By: Rivero, Gordimer & Company, P.A. Trucking Committee (Kevin Bass, Mike Helton, Kevin Labau)
As a CPA firm, we see many types of businesses and industries, including our own, worry about what the future holds with regards to the impact of technology, workforce needs and wants, rising costs, and customer loyalty. The trucking industry is not isolated from any of these. This time of year, we spend a lot of time estimating tax liability for businesses to expect during the upcoming filing season. Business owners want to know how much tax they should expect to owe and, more pressing, what they can do to mitigate that burden. As the year closes, we switch our focus to what can be done starting a new year. Remembering some basic cash flow fundamentals can never be discussed enough.
- Don’t put the trailer before the tractor! Tax concerns are only an issue if your company is profitable to begin with. Without reliable accounting reports, it’s very hard to fiscally manage your company. Focus on cash flow and invest in proper accounting systems and personnel. For small operations, that may mean you spending the time or someone you trust. Starting the new year by building a basic budget is good management practice for any size company. Start with collections / revenue. Whether your company is accrual or cash basis for tax purposes is irrelevant for managing your company. We almost always recommend managing from the accrual basis. Project out your revenue for the year. Factor in rates and estimate shipments, seasonal changes, and demand based on economic factors, history, and competition.
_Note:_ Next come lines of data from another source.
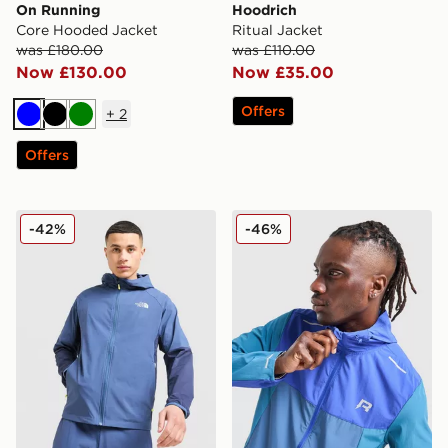
On Running
Hoodrich
Core Hooded Jacket
Ritual Jacket
was £180.00
was £110.00
Now £130.00
Now £35.00
Offers
+
2
Blue
Black
Green
Offers
The North Face Performance Woven Jacket
Reprimo Flight Jacket
-42%
-46%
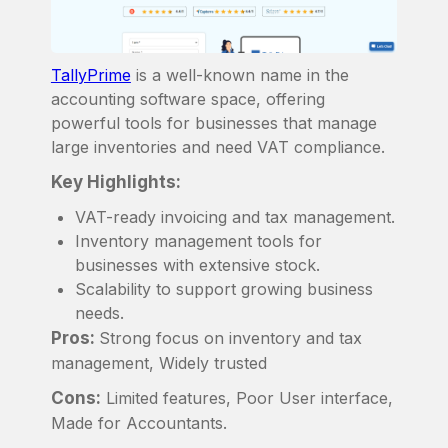
TallyPrime
is a well-known name in the
accounting software space, offering
powerful tools for businesses that manage
large inventories and need VAT compliance.
Key Highlights:
VAT-ready invoicing and tax management.
Inventory management tools for
businesses with extensive stock.
Scalability to support growing business
needs.
Pros:
Strong focus on inventory and tax
management, Widely trusted
Cons:
Limited features, Poor User interface,
Made for Accountants.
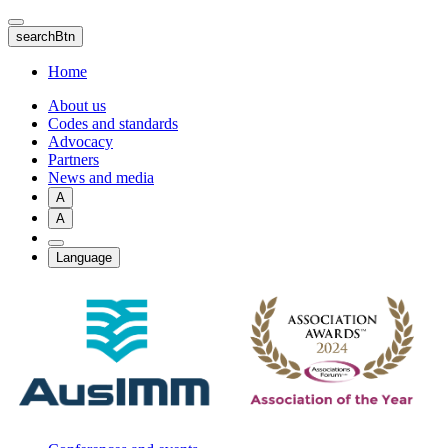
Skip
to
searchBtn
main
content
Home
About us
Codes and standards
Advocacy
Partners
News and media
A
A
Language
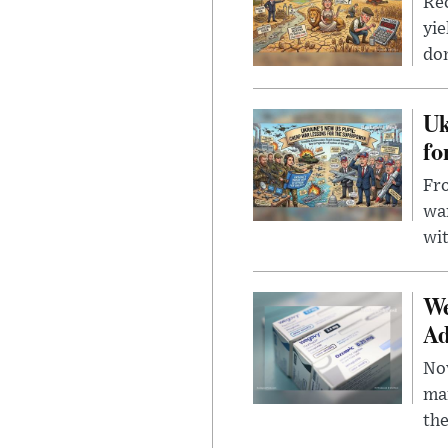
Rec
yie
dom
Uk
fo
Fro
wa
wit
We
Ad
Nov
mar
the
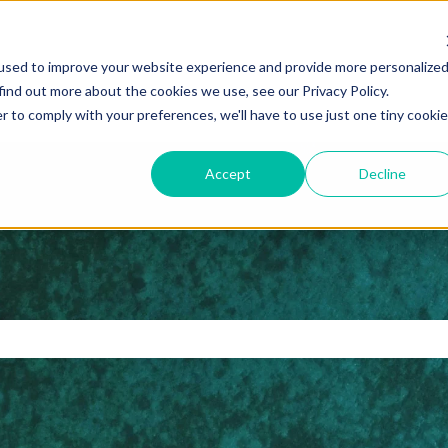
ns
used to improve your website experience and provide more personalize
find out more about the cookies we use, see our Privacy Policy.
r to comply with your preferences, we'll have to use just one tiny cookie
Accept
Decline
 search field is empty.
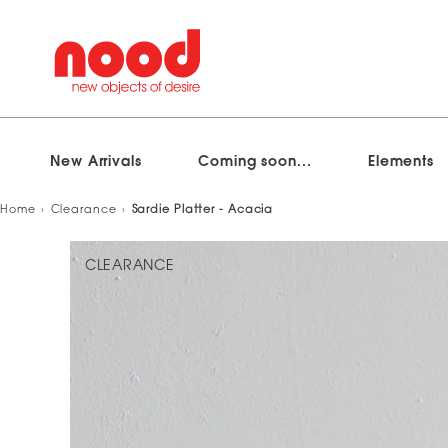
New Arrivals
Coming soon...
Elements
Skip
Home
Clearance
Sardie Platter - Acacia
to
content
CLEARANCE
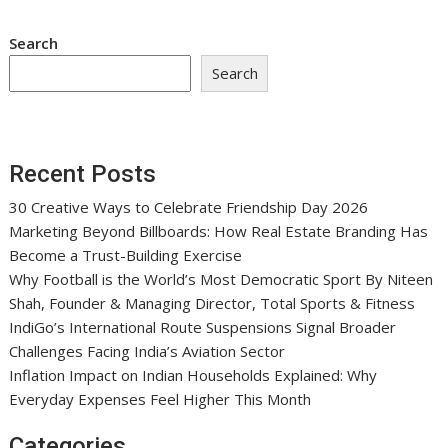
Search
Search
Recent Posts
30 Creative Ways to Celebrate Friendship Day 2026
Marketing Beyond Billboards: How Real Estate Branding Has
Become a Trust-Building Exercise
Why Football is the World’s Most Democratic Sport By Niteen
Shah, Founder & Managing Director, Total Sports & Fitness
IndiGo’s International Route Suspensions Signal Broader
Challenges Facing India’s Aviation Sector
Inflation Impact on Indian Households Explained: Why
Everyday Expenses Feel Higher This Month
Categories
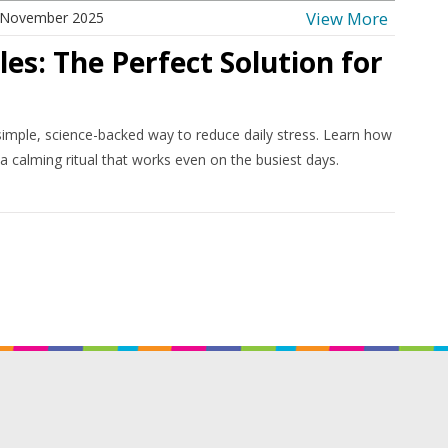
View More
 November 2025
es: The Perfect Solution for
imple, science-backed way to reduce daily stress. Learn how
 a calming ritual that works even on the busiest days.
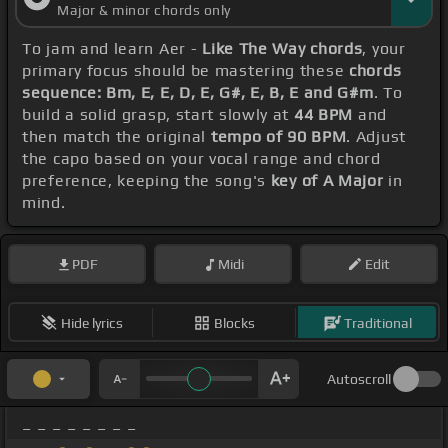
Major & minor chords only
To jam and learn Aer -
Like The Way chords
, your
primary focus should be mastering these
chords
sequence: Bm, E, E, D, E, G#, E, B, E and G#m
. To
build a solid grasp, start slowly at
44 BPM
and
then match the original
tempo of 90 BPM
. Adjust
the capo based on your vocal range and chord
preference, keeping the song's
key of A Major
in
mind.
PDF
Midi
Edit
Hide lyrics
Blocks
Traditional
Autoscroll
_ _ _ _ _ _ _ _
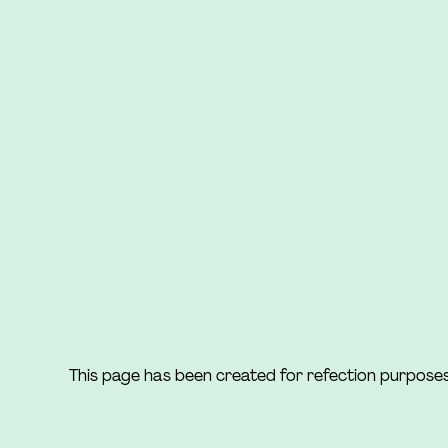
This page has been created for refection purpose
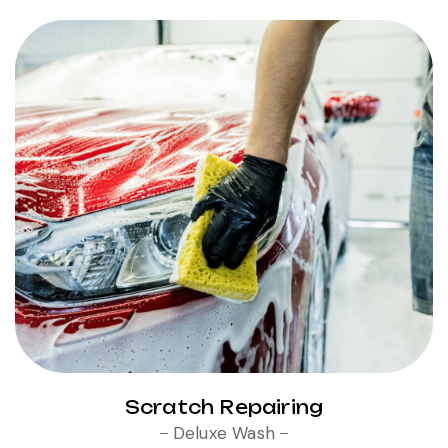
Scratch Repairing
Deluxe Wash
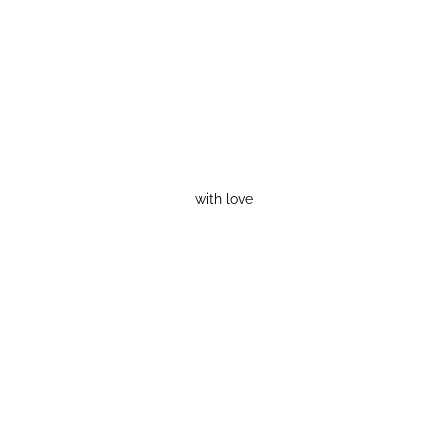
with love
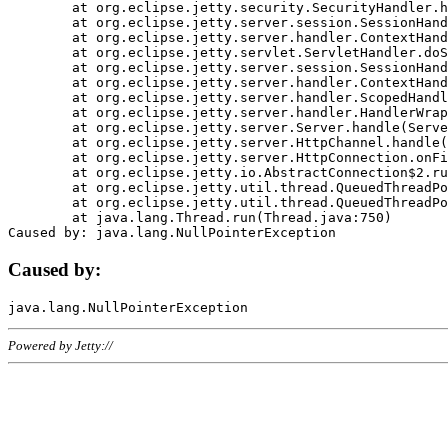
	at org.eclipse.jetty.security.SecurityHandler.handle(SecurityHandler.java:578)

	at org.eclipse.jetty.server.session.SessionHandler.doHandle(SessionHandler.java:221)

	at org.eclipse.jetty.server.handler.ContextHandler.doHandle(ContextHandler.java:1111)

	at org.eclipse.jetty.servlet.ServletHandler.doScope(ServletHandler.java:498)

	at org.eclipse.jetty.server.session.SessionHandler.doScope(SessionHandler.java:183)

	at org.eclipse.jetty.server.handler.ContextHandler.doScope(ContextHandler.java:1045)

	at org.eclipse.jetty.server.handler.ScopedHandler.handle(ScopedHandler.java:141)

	at org.eclipse.jetty.server.handler.HandlerWrapper.handle(HandlerWrapper.java:98)

	at org.eclipse.jetty.server.Server.handle(Server.java:461)

	at org.eclipse.jetty.server.HttpChannel.handle(HttpChannel.java:284)

	at org.eclipse.jetty.server.HttpConnection.onFillable(HttpConnection.java:244)

	at org.eclipse.jetty.io.AbstractConnection$2.run(AbstractConnection.java:534)

	at org.eclipse.jetty.util.thread.QueuedThreadPool.runJob(QueuedThreadPool.java:607)

	at org.eclipse.jetty.util.thread.QueuedThreadPool$3.run(QueuedThreadPool.java:536)

	at java.lang.Thread.run(Thread.java:750)

Caused by:
Powered by Jetty://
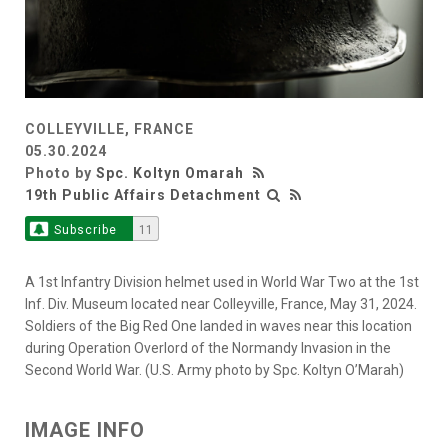
COLLEYVILLE, FRANCE
05.30.2024
Photo by
Spc. Koltyn Omarah
19th Public Affairs Detachment
Subscribe
11
A 1st Infantry Division helmet used in World War Two at the 1st
Inf. Div. Museum located near Colleyville, France, May 31, 2024.
Soldiers of the Big Red One landed in waves near this location
during Operation Overlord of the Normandy Invasion in the
Second World War. (U.S. Army photo by Spc. Koltyn O’Marah)
IMAGE INFO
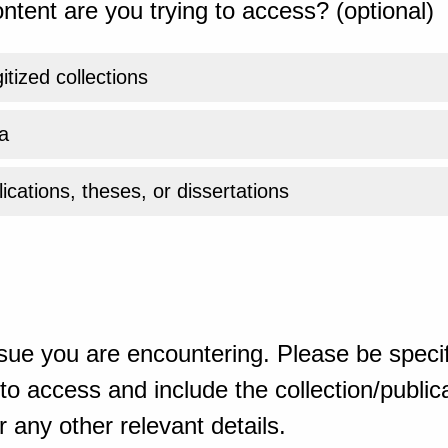
ntent are you trying to access? (optional)
gitized collections
a
ications, theses, or dissertations
sue you are encountering. Please be specif
o access and include the collection/publicat
 any other relevant details.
- Project your expenditures! This is more of an art than a science but start with historical data and adjust based on current market fluctuations. Capital needed for truck costs (debt service or lease costs) plus fuel charges and labor make up the bulk of your spending. While fuel surcharges are customarily passed on to customers, rising fuel costs will generally decrease your bottom line, thus your free cash flow. Also, decide the best way to reimburse your drivers. Options include per diems or actual costs. The tax law changes in 2017 changed the way some of your drivers deduct their out-of-pocket expenses, so keep this in mind. Your cash flow model should allow you to “see into the future” what expected cash levels should be based on given assumptions. Fixed costs are easier to factor in than variable costs, but your model will improve over time.
- Hope is not a plan! Businesses fail many times for things out of their control that put more of a burden on them than they can handle. Oftentimes, however, inevitable changes and misfortunes could be managed properly with enough time to rectify if known soon enough. By not planning your year and “running by the seat of your pants” you expose yourself to risk which may be mitigated. Driver shortages, rate fluctuations, and fuel costs are known animals in the industry. Ultimately, to survive, a company must generate more cash inflow than cash outflow. Population and consumer spending continue to increase. Smaller trucking companies have a harder time competing in this industry than larger companies. This requires smaller companies to sharpen their pencil and plan cash flow accordingly. Hoping things turn out well is not planning for what is coming. It is possible some of your estimates may not come to fruition. It is possible your costs may be higher than planned. It’s better to be able to make these adjustments when they are known and know how they impact cash flow 6, 12, or 24 months down the line. Hoping things turn out okay is not okay.
Many industry statistics floating around constantly provide data depending on the type of shipper you are. Use this data to project your company’s cash flow. For instance, having a model in place can help you answer questions: Can I afford a new truck? What is the impact of leasing vs. buying? Can I afford to improve my office location or expand into a newer location? Will IMO-2020 or tariffs impact my profitability? Remember, basic cash flow fundamentals are a great place to start a new year and implementing a process of managing your business. Reviewing monthly P&Ls and balance sheets are looking at history. Implement a process/model that allows you to project the future and tweak your numbers as needed. As a business owner, you must know your numbers and what impact changes have on your cash flow. It’s never too late to start.
Rivero, Gordimer & Company, P.A. can assist you and your personnel in building a cash flow model that provides some of these fundamentals. While none of us have a crystal ball, having a plan and remembering these fundamentals is a great start to 2020.
Our firm is wishing you and yours a prosperous new year!